• **Tu tarea**:
Según el texto sobre el movimiento consciente para el Parkinson, ¿en qué ciudad se ofrece el formato presencial del proyecto?

• **Fragmento del texto**:
________________________________________

El aumento de la esperanza de vida y la creciente incidencia de enfermedades neurodegenerativas han situado el abordaje integral del Parkinson como uno de los grandes desafíos del ámbito sanitario y social. Más allá del tratamiento farmacológico, se abre paso la necesidad de incorporar metodologías que atiendan no solo la dimensión física, sino también la emocional y funcional de las personas que conviven con esta condición.
En este contexto, Irene Ramos Jover, especialista en movimiento consciente y yoga adaptado, impulsa el proyecto “Movimiento Consciente para Parkinson”, una propuesta consolidada que acompaña a personas diagnosticadas en diferentes fases de la enfermedad a recuperar seguridad, autonomía y calidad de vida. Su trabajo se desarrolla tanto en formato online como presencial en Barcelona, incluyendo colaboraciones con centros especializados en neurología y neurorrehabilitación.
El recorrido profesional de Irene Ramos integra una base académica en comunicación con una formación certificada internacionalmente en disciplinas como Kundalini Yoga, Hatha-Vinyasa y otras especializaciones en movimiento consciente. A partir de la práctica directa con personas con Parkinson, se identificaron patrones claros sobre el impacto del trabajo corporal adaptado no solo en la movilidad, sino también en la regulación del sistema nervioso y en la vivencia emocional de la enfermedad. Este proceso permitió estructurar un enfoque propio, alineado con una visión cada vez más respaldada por el ámbito clínico: el movimiento consciente como complemento eficaz dentro del abordaje global de patologías neurológicas.
El método desarrollado se basa en la personalización continua y en la adaptación a la realidad cambiante de cada persona. A través de sesiones individuales y grupos reducidos, así como de programas estructurados de acompañamiento progresivo, se integran herramientas de movimiento, respiración y atención consciente orientadas al autoconocimiento corporal. Este enfoque evita modelos estandarizados y prioriza la escucha activa del estado físico y emocional en cada momento, generando un espacio de práctica seguro, respetuoso y profundamente humano.
Los resultados observados evidencian mejoras significativas en la coordinación, el equilibrio y la gestión de la energía, así como una reducción del estrés y la ansiedad asociados a la enfermedad. Sin embargo, el impacto más relevante se sitúa en el cambio de relación con el propio cuerpo: de una vivencia centrada en la limitación a una experiencia basada en la adaptación, la presencia y la posibilidad. Este cambio interno favorece una mayor implicación en el autocuidado y una percepción renovada de autonomía.
“El cuerpo cambia, sí, pero sigue siendo un lugar al que se puede volver, escuchar y desde el que se puede seguir construyendo vida.”
El proyecto continúa su desarrollo con nuevas líneas de actuación, entre ellas la creación de programas específicos para Parkinson de inicio temprano y la futura formación de profesionales interesados en especializarse en este ámbito. Asimismo, se plantea la necesidad de avanzar hacia un mayor reconocimiento institucional de este tipo de acompañamientos, con el objetivo de facilitar su integración en los sistemas de salud y ampliar su acceso a un mayor número de personas.

________________________________________

• **Extracto de datos**:
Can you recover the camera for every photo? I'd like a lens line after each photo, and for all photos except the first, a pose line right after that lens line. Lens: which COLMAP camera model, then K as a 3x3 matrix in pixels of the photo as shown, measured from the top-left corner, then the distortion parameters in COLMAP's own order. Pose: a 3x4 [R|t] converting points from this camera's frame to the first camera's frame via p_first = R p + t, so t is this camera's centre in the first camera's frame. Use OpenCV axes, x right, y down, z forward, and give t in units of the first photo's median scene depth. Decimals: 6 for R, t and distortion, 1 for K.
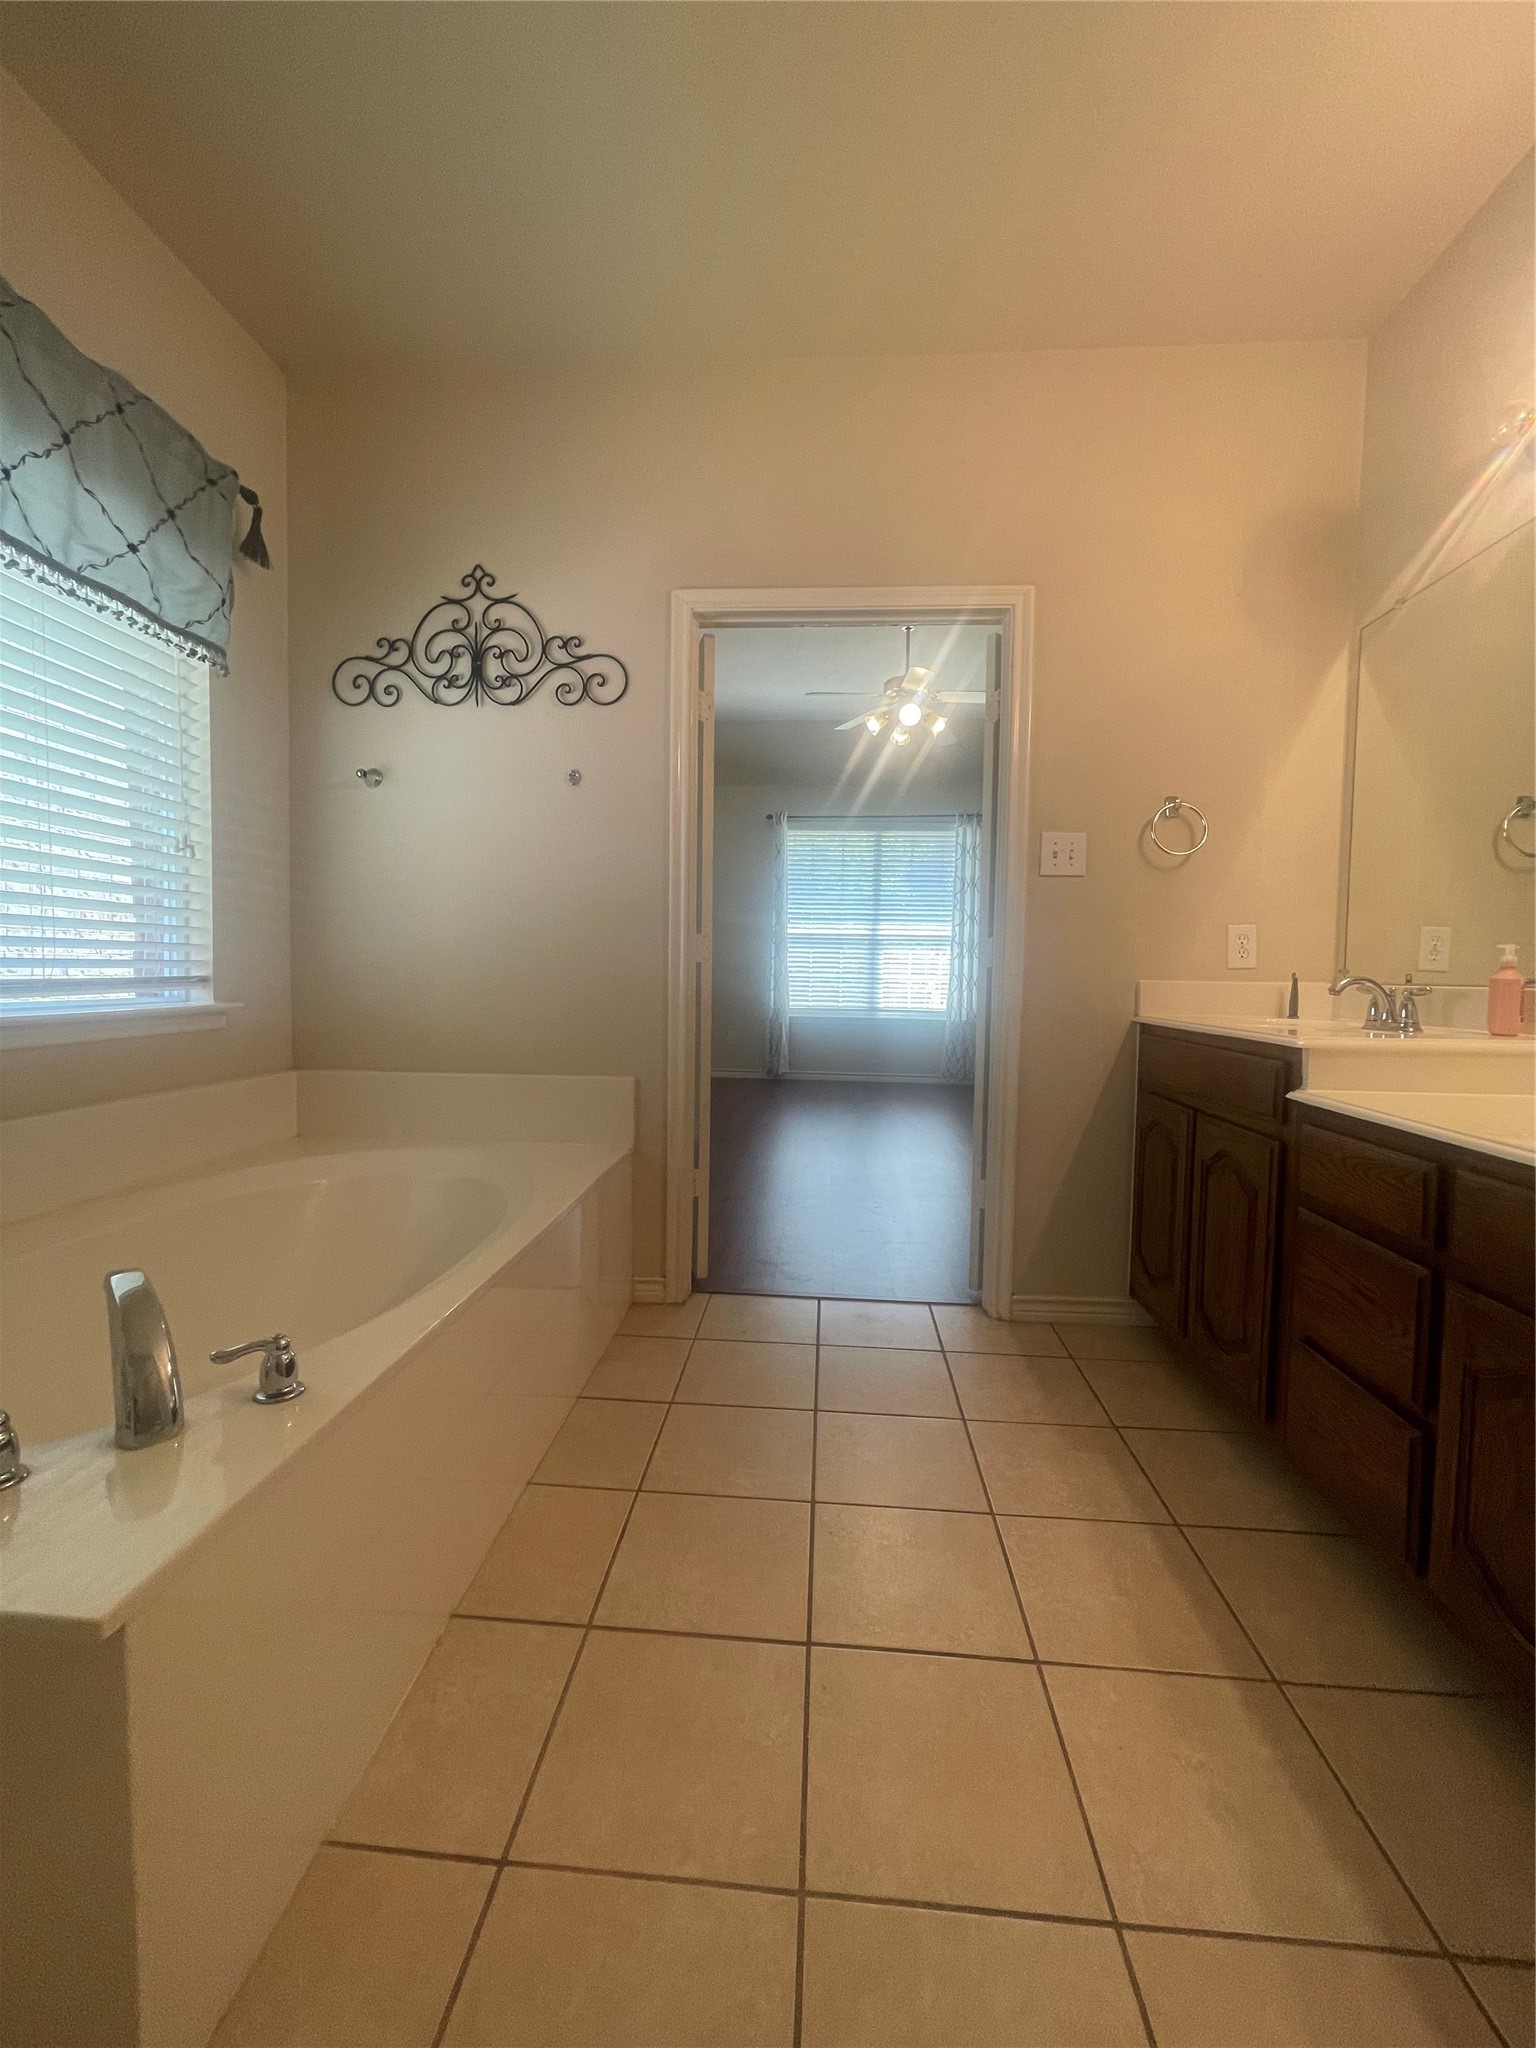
lens RADIAL K [[823.4, 0, 768.0], [0, 823.4, 1024.0], [0, 0, 1]] dist [0.000908, -0.000087]
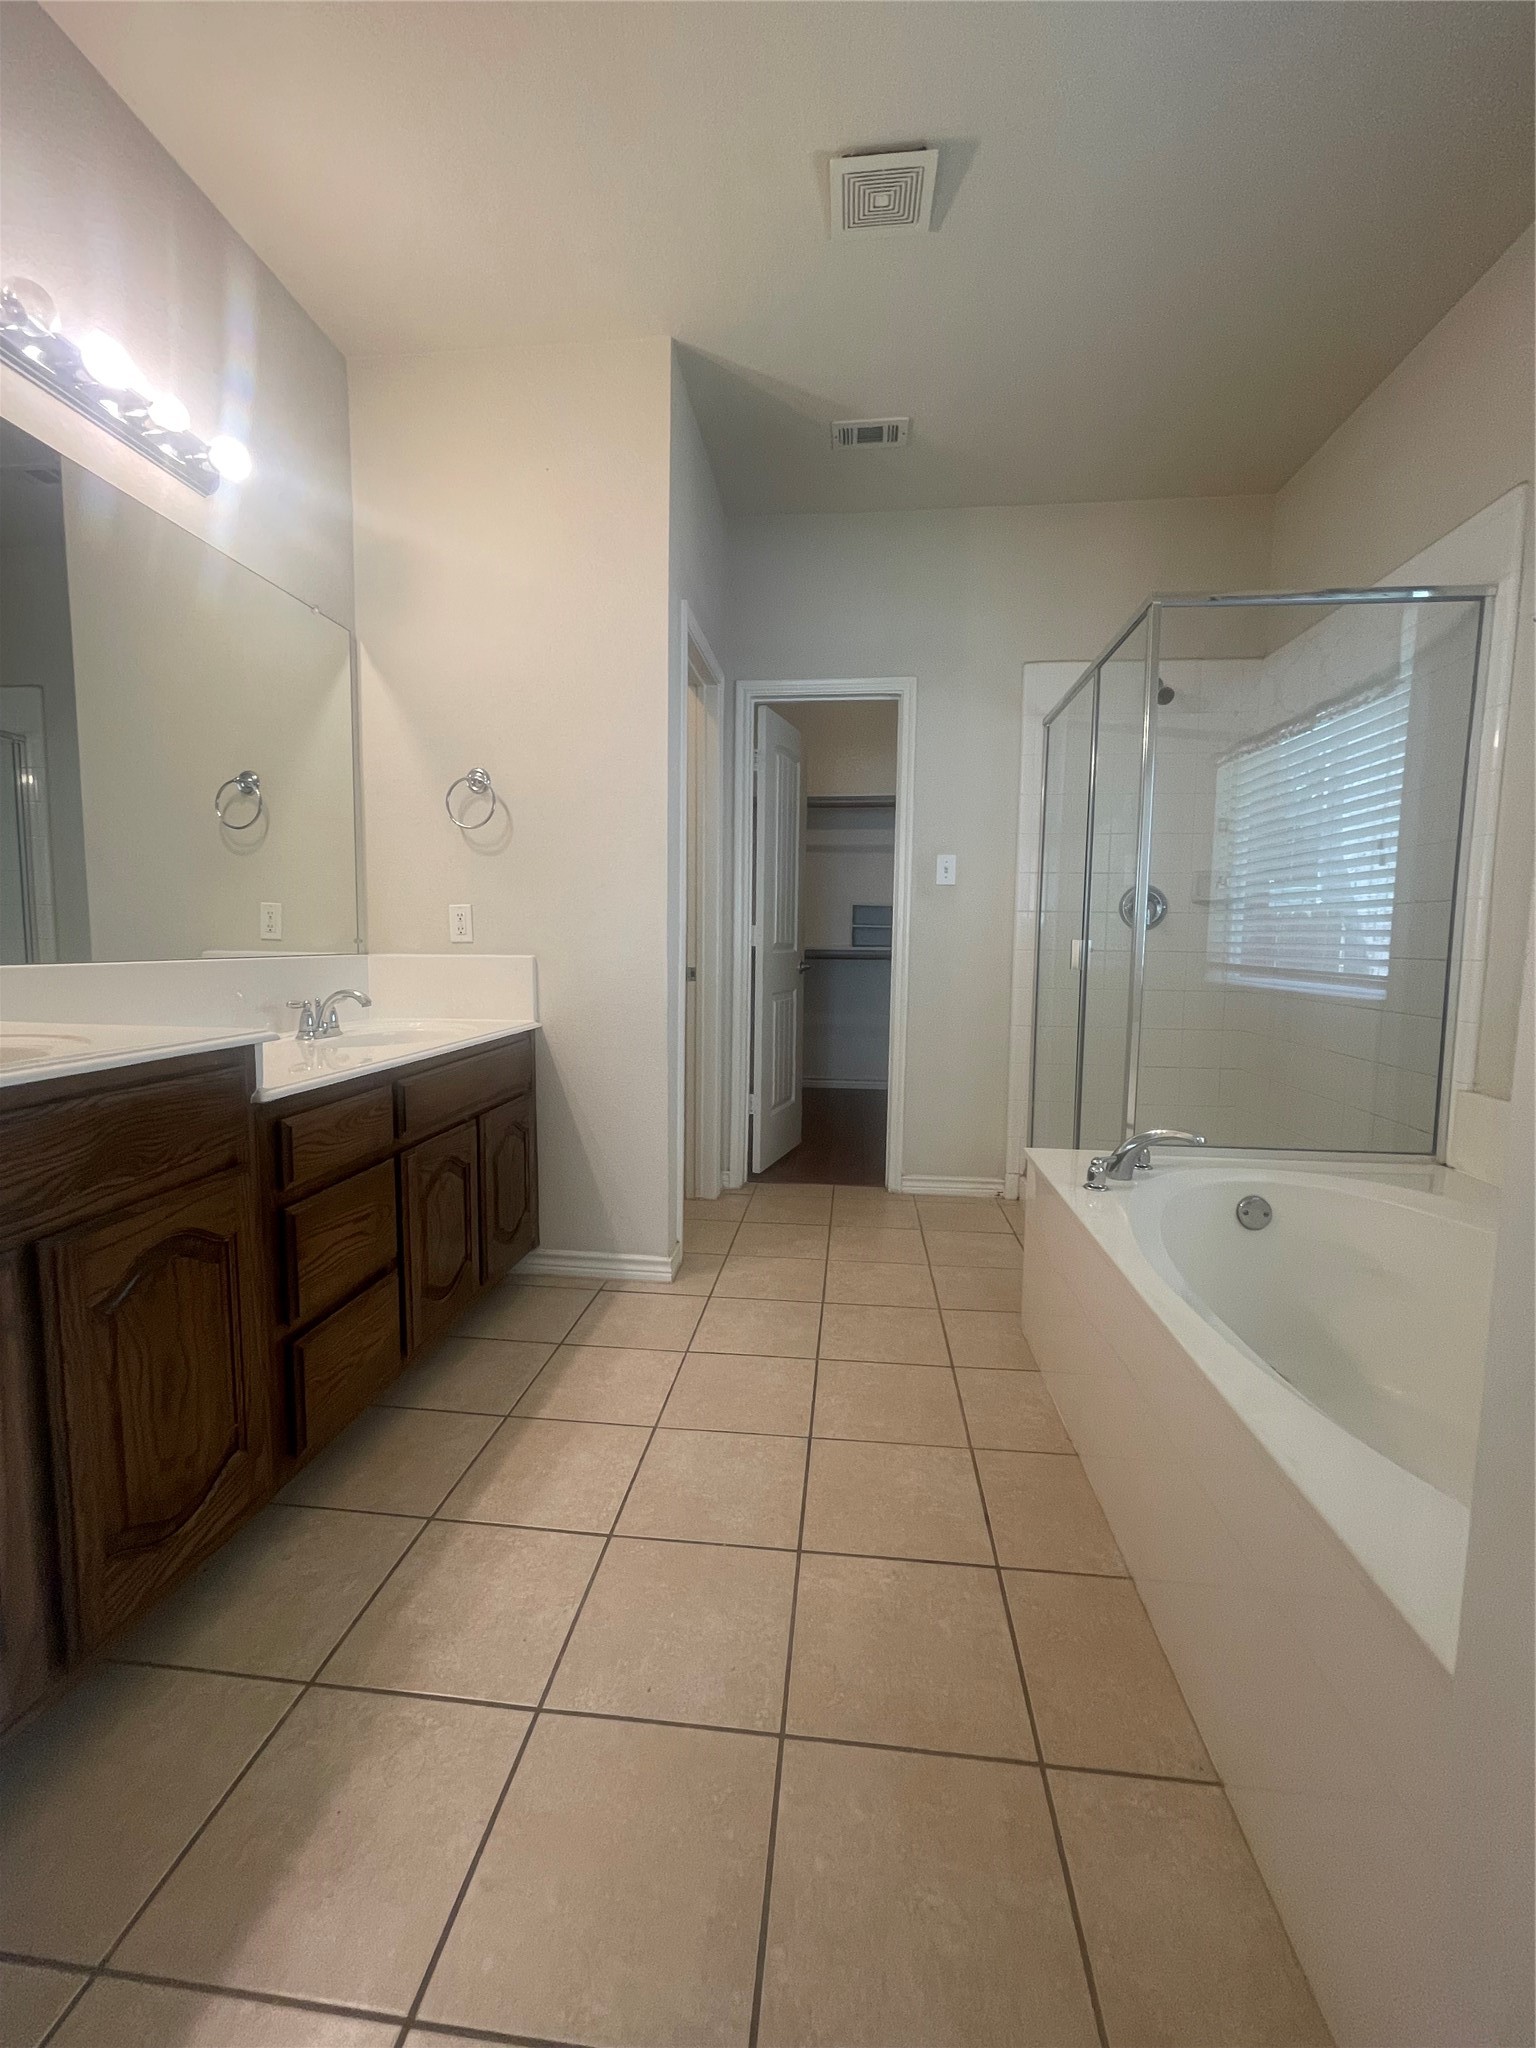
lens RADIAL K [[823.4, 0, 768.0], [0, 823.4, 1024.0], [0, 0, 1]] dist [0.000908, -0.000087]
pose [[-0.999226, -0.023043, 0.031897, 0.089332], [-0.017504, 0.986278, 0.164164, -0.167647], [-0.035242, 0.163479, -0.985917, 2.156903]]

________________________________________

• **Respuesta a esto**:
En Barcelona.